December 16, 2008

To Alex, With Love

Plate-sized spiders have been discovered in the Mekong Delta!

So little is known about the ecology of the region that previously unknown animals and plants have been turning up at a rate of two a week for a decade. At least 1,068 new species were identified in the Greater Mekong from 1997 to 2007 along with several thousand tiny invertebrates.

Annamite striped rabbits, Nesolagus timminsi, with black and brown fur, were discovered in Vietnam and Laos in 2000 and are only the second species of striped rabbit to be identified. The other is in Sumatra, the two sharing a common ancestor that lived several million years ago.

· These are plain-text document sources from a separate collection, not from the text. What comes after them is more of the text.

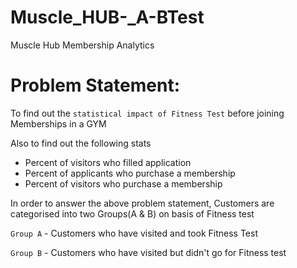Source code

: # Muscle_HUB-_A-BTest
Muscle Hub Membership Analytics

# Problem Statement:
To find out the `statistical impact of Fitness Test` before joining Memberships in a GYM

Also to find out the following stats
- Percent of visitors who filled application
- Percent of applicants who purchase a membership
- Percent of visitors who purchase a membership

In order to answer the above problem statement, Customers are categorised into two Groups(A & B) on basis of Fitness test

`Group A` - Customers who have visited and took Fitness Test
 
`Group B` - Customers who have visited but didn't go for Fitness test
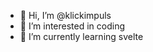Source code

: - 👋 Hi, I’m @klickimpuls
- 👀 I’m interested in coding
- 🌱 I’m currently learning svelte

<!---
klickimpuls/klickimpuls is a ✨ special ✨ repository because its `README.md` (this file) appears on your GitHub profile.
You can click the Preview link to take a look at your changes.
--->
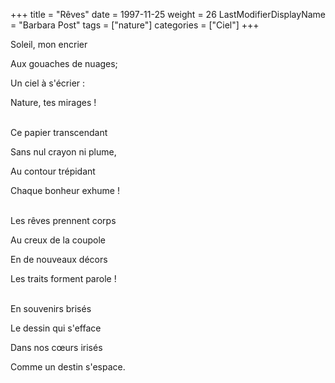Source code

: +++
title = "Rêves"
date = 1997-11-25
weight = 26
LastModifierDisplayName = "Barbara Post"
tags = ["nature"]
categories = ["Ciel"]
+++

Soleil, mon encrier

Aux gouaches de nuages;

Un ciel à s'écrier :

Nature, tes mirages !

 \
Ce papier transcendant

Sans nul crayon ni plume,

Au contour trépidant

Chaque bonheur exhume !

 \
Les rêves prennent corps

Au creux de la coupole

En de nouveaux décors

Les traits forment parole !

 \
En souvenirs brisés

Le dessin qui s'efface

Dans nos cœurs irisés

Comme un destin s'espace.
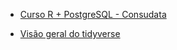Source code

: 
- [Curso R + PostgreSQL - Consudata](https://rpsql.consudata.com.br/syllabus.html)

- [Visão geral do tidyverse](https://direito.consudata.com.br/jurimetria/tidyverse/)
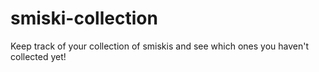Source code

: # smiski-collection
Keep track of your collection of smiskis and see which ones you haven't collected yet!
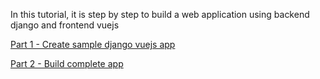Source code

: In this tutorial, it is step by step to build a web application using backend django and frontend vuejs

[Part 1 - Create sample django vuejs app](part1.md)

[Part 2 - Build complete app](part2.md)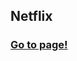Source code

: <h2>Netflix</h2>

<h3><a href="https://banugungor.github.io/Coding-Challenges/Html%20-%20Css/Netflix/" rel="nofollow">Go to page!</a></h3>

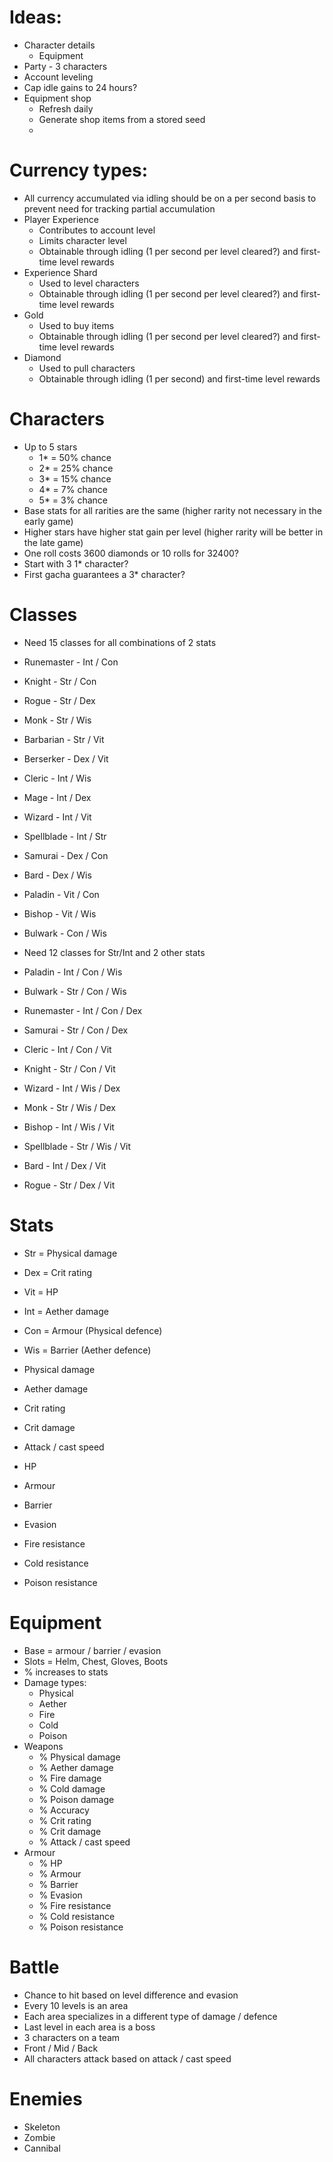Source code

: # Ideas:
- Character details
  - Equipment
- Party - 3 characters
- Account leveling
- Cap idle gains to 24 hours?
- Equipment shop
  - Refresh daily
  - Generate shop items from a stored seed
  -


# Currency types:
- All currency accumulated via idling should be on a per second basis to prevent need for tracking partial accumulation
- Player Experience
  - Contributes to account level
  - Limits character level
  - Obtainable through idling (1 per second per level cleared?) and first-time level rewards
- Experience Shard
  - Used to level characters
  - Obtainable through idling (1 per second per level cleared?) and first-time level rewards
- Gold
  - Used to buy items
  - Obtainable through idling (1 per second per level cleared?) and first-time level rewards
- Diamond
  - Used to pull characters
  - Obtainable through idling (1 per second) and first-time level rewards

# Characters
- Up to 5 stars
  - 1* = 50% chance
  - 2* = 25% chance
  - 3* = 15% chance
  - 4* = 7% chance
  - 5* = 3% chance
- Base stats for all rarities are the same (higher rarity not necessary in the early game)
- Higher stars have higher stat gain per level (higher rarity will be better in the late game)
- One roll costs 3600 diamonds or 10 rolls for 32400?
- Start with 3 1* character?
- First gacha guarantees a 3* character?

# Classes
- Need 15 classes for all combinations of 2 stats
- Runemaster - Int / Con
- Knight - Str / Con
- Rogue - Str / Dex
- Monk - Str / Wis
- Barbarian - Str / Vit
- Berserker - Dex / Vit
- Cleric - Int / Wis
- Mage - Int / Dex
- Wizard - Int / Vit
- Spellblade - Int / Str
- Samurai - Dex / Con
- Bard - Dex / Wis
- Paladin - Vit / Con
- Bishop - Vit / Wis
- Bulwark - Con / Wis

- Need 12 classes for Str/Int and 2 other stats
- Paladin - Int / Con / Wis
- Bulwark - Str / Con / Wis
- Runemaster - Int / Con / Dex
- Samurai - Str / Con / Dex
- Cleric - Int / Con / Vit
- Knight - Str / Con / Vit
- Wizard - Int / Wis / Dex
- Monk - Str / Wis / Dex
- Bishop - Int / Wis / Vit
- Spellblade - Str / Wis / Vit
- Bard - Int / Dex / Vit
- Rogue - Str / Dex / Vit

# Stats
- Str = Physical damage
- Dex = Crit rating
- Vit = HP
- Int = Aether damage
- Con = Armour (Physical defence)
- Wis = Barrier (Aether defence)

- Physical damage
- Aether damage
- Crit rating
- Crit damage
- Attack / cast speed
- HP
- Armour
- Barrier
- Evasion
- Fire resistance
- Cold resistance
- Poison resistance

# Equipment
- Base = armour / barrier / evasion
- Slots = Helm, Chest, Gloves, Boots
- % increases to stats
- Damage types:
  - Physical
  - Aether
  - Fire
  - Cold
  - Poison
- Weapons
  - % Physical damage
  - % Aether damage
  - % Fire damage
  - % Cold damage
  - % Poison damage
  - % Accuracy
  - % Crit rating
  - % Crit damage
  - % Attack / cast speed
- Armour
  - % HP
  - % Armour
  - % Barrier
  - % Evasion
  - % Fire resistance
  - % Cold resistance
  - % Poison resistance

# Battle
- Chance to hit based on level difference and evasion
- Every 10 levels is an area
- Each area specializes in a different type of damage / defence
- Last level in each area is a boss
- 3 characters on a team
- Front / Mid / Back
- All characters attack based on attack / cast speed

# Enemies
- Skeleton
- Zombie
- Cannibal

Among the most bizarre to be discovered was a hot-pink, spiny dragon millipede, Desmoxytes purpurosea. Several were found simultaneously in Thailand as they crawled over limestone rocks and palm leaves.

To defend themselves from predators the millipedes have glands that produce cyanide. Scientists believe that the shocking-pink colouration is to signal to predators that they would make a fatal snack. "They would do well to heed this warning," concluded a WWF report on the Greater Mekong discoveries.

A huntsman spider, named Heteropoda maxima, measured 30cm across and was found in caves in Laos. It was described as the "most remarkable" of 88 new species of spider located in Laos, Thailand and the Yunnan province of China.

The Greater Mekong comprises 600,000 square kilometres of wetlands and rainforest along 4,500km of the Mekong River in Cambodia, Laos, Burma, Thailand, Vietnam and China.